- **TASK BRIEF**: Show all the lines in the data below that include the word "KiCad".

________________________________________

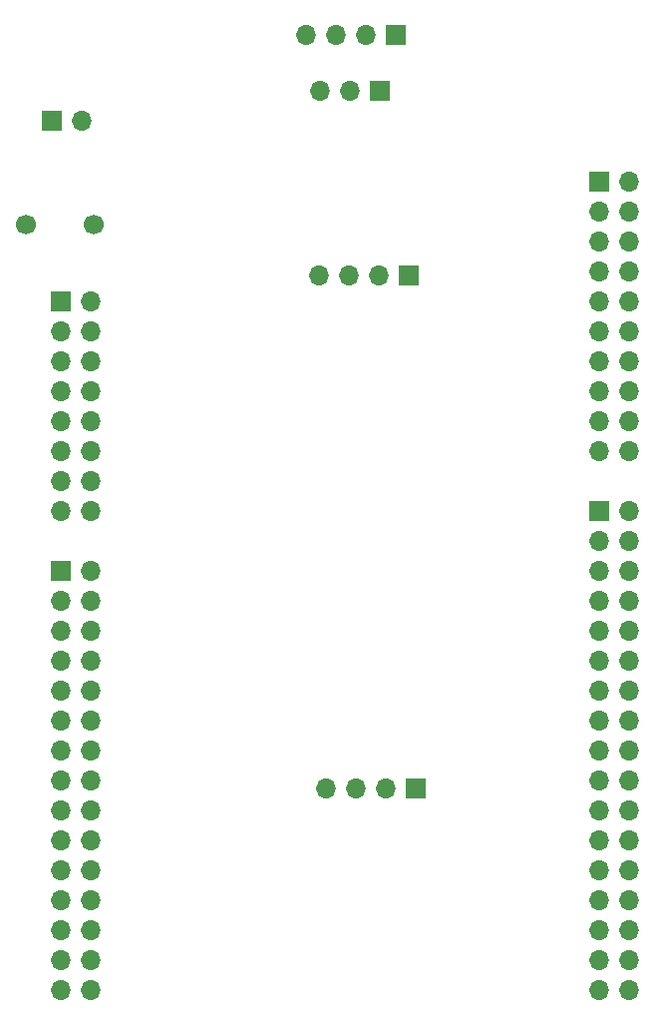
<source format=gbr>
%TF.GenerationSoftware,KiCad,Pcbnew,7.0.7*%
%TF.CreationDate,2023-08-23T14:17:52+01:00*%
%TF.ProjectId,AK4619_DevBoard,414b3436-3139-45f4-9465-76426f617264,rev?*%
%TF.SameCoordinates,Original*%
%TF.FileFunction,Soldermask,Bot*%
%TF.FilePolarity,Negative*%
%FSLAX46Y46*%
G04 Gerber Fmt 4.6, Leading zero omitted, Abs format (unit mm)*
G04 Created by KiCad (PCBNEW 7.0.7) date 2023-08-23 14:17:52*
%MOMM*%
%LPD*%
G01*
G04 APERTURE LIST*
%ADD10R,1.700000X1.700000*%
%ADD11O,1.700000X1.700000*%
%ADD12C,1.700000*%
G04 APERTURE END LIST*
D10*
%TO.C,J2*%
X138950000Y-47775000D03*
D11*
X141490000Y-47775000D03*
%TD*%
D10*
%TO.C,J8*%
X185420000Y-52860000D03*
D11*
X187960000Y-52860000D03*
X185420000Y-55400000D03*
X187960000Y-55400000D03*
X185420000Y-57940000D03*
X187960000Y-57940000D03*
X185420000Y-60480000D03*
X187960000Y-60480000D03*
X185420000Y-63020000D03*
X187960000Y-63020000D03*
X185420000Y-65560000D03*
X187960000Y-65560000D03*
X185420000Y-68100000D03*
X187960000Y-68100000D03*
X185420000Y-70640000D03*
X187960000Y-70640000D03*
X185420000Y-73180000D03*
X187960000Y-73180000D03*
X185420000Y-75720000D03*
X187960000Y-75720000D03*
%TD*%
D12*
%TO.C,TP1*%
X136700000Y-56500000D03*
%TD*%
D10*
%TO.C,J5*%
X168100000Y-40425000D03*
D11*
X165560000Y-40425000D03*
X163020000Y-40425000D03*
X160480000Y-40425000D03*
%TD*%
D10*
%TO.C,J7*%
X139700000Y-85880000D03*
D11*
X142240000Y-85880000D03*
X139700000Y-88420000D03*
X142240000Y-88420000D03*
X139700000Y-90960000D03*
X142240000Y-90960000D03*
X139700000Y-93500000D03*
X142240000Y-93500000D03*
X139700000Y-96040000D03*
X142240000Y-96040000D03*
X139700000Y-98580000D03*
X142240000Y-98580000D03*
X139700000Y-101120000D03*
X142240000Y-101120000D03*
X139700000Y-103660000D03*
X142240000Y-103660000D03*
X139700000Y-106200000D03*
X142240000Y-106200000D03*
X139700000Y-108740000D03*
X142240000Y-108740000D03*
X139700000Y-111280000D03*
X142240000Y-111280000D03*
X139700000Y-113820000D03*
X142240000Y-113820000D03*
X139700000Y-116360000D03*
X142240000Y-116360000D03*
X139700000Y-118900000D03*
X142240000Y-118900000D03*
X139700000Y-121440000D03*
X142240000Y-121440000D03*
%TD*%
D12*
%TO.C,TP2*%
X142500000Y-56500000D03*
%TD*%
D10*
%TO.C,J3*%
X169800000Y-104400000D03*
D11*
X167260000Y-104400000D03*
X164720000Y-104400000D03*
X162180000Y-104400000D03*
%TD*%
D10*
%TO.C,J9*%
X185420000Y-80800000D03*
D11*
X187960000Y-80800000D03*
X185420000Y-83340000D03*
X187960000Y-83340000D03*
X185420000Y-85880000D03*
X187960000Y-85880000D03*
X185420000Y-88420000D03*
X187960000Y-88420000D03*
X185420000Y-90960000D03*
X187960000Y-90960000D03*
X185420000Y-93500000D03*
X187960000Y-93500000D03*
X185420000Y-96040000D03*
X187960000Y-96040000D03*
X185420000Y-98580000D03*
X187960000Y-98580000D03*
X185420000Y-101120000D03*
X187960000Y-101120000D03*
X185420000Y-103660000D03*
X187960000Y-103660000D03*
X185420000Y-106200000D03*
X187960000Y-106200000D03*
X185420000Y-108740000D03*
X187960000Y-108740000D03*
X185420000Y-111280000D03*
X187960000Y-111280000D03*
X185420000Y-113820000D03*
X187960000Y-113820000D03*
X185420000Y-116360000D03*
X187960000Y-116360000D03*
X185420000Y-118900000D03*
X187960000Y-118900000D03*
X185420000Y-121440000D03*
X187960000Y-121440000D03*
%TD*%
D10*
%TO.C,J6*%
X139700000Y-63020000D03*
D11*
X142240000Y-63020000D03*
X139700000Y-65560000D03*
X142240000Y-65560000D03*
X139700000Y-68100000D03*
X142240000Y-68100000D03*
X139700000Y-70640000D03*
X142240000Y-70640000D03*
X139700000Y-73180000D03*
X142240000Y-73180000D03*
X139700000Y-75720000D03*
X142240000Y-75720000D03*
X139700000Y-78260000D03*
X142240000Y-78260000D03*
X139700000Y-80800000D03*
X142240000Y-80800000D03*
%TD*%
D10*
%TO.C,J4*%
X169200000Y-60825000D03*
D11*
X166660000Y-60825000D03*
X164120000Y-60825000D03*
X161580000Y-60825000D03*
%TD*%
D10*
%TO.C,J1*%
X166825000Y-45225000D03*
D11*
X164285000Y-45225000D03*
X161745000Y-45225000D03*
%TD*%
M02*

</source>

________________________________________

- **COMPLETED EXERCISE**:
%TF.GenerationSoftware,KiCad,Pcbnew,7.0.7*%
G04 Created by KiCad (PCBNEW 7.0.7) date 2023-08-23 14:17:52*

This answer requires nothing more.